TO DO »
Repeat every record exactly.

INFORMATION SUPPLIED »
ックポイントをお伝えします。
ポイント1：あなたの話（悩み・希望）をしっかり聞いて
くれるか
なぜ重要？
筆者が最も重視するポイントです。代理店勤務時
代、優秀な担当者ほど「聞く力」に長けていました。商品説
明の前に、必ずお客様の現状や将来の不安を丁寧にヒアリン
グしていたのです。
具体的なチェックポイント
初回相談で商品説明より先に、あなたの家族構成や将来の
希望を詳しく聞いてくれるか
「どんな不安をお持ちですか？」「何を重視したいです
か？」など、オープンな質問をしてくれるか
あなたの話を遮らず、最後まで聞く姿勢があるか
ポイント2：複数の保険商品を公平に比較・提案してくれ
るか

THE COMPLETED TASK »
ックポイントをお伝えします。
ポイント1：あなたの話（悩み・希望）をしっかり聞いて
くれるか
なぜ重要？
筆者が最も重視するポイントです。代理店勤務時
代、優秀な担当者ほど「聞く力」に長けていました。商品説
明の前に、必ずお客様の現状や将来の不安を丁寧にヒアリン
グしていたのです。
具体的なチェックポイント
初回相談で商品説明より先に、あなたの家族構成や将来の
希望を詳しく聞いてくれるか
「どんな不安をお持ちですか？」「何を重視したいです
か？」など、オープンな質問をしてくれるか
あなたの話を遮らず、最後まで聞く姿勢があるか
ポイント2：複数の保険商品を公平に比較・提案してくれ
るか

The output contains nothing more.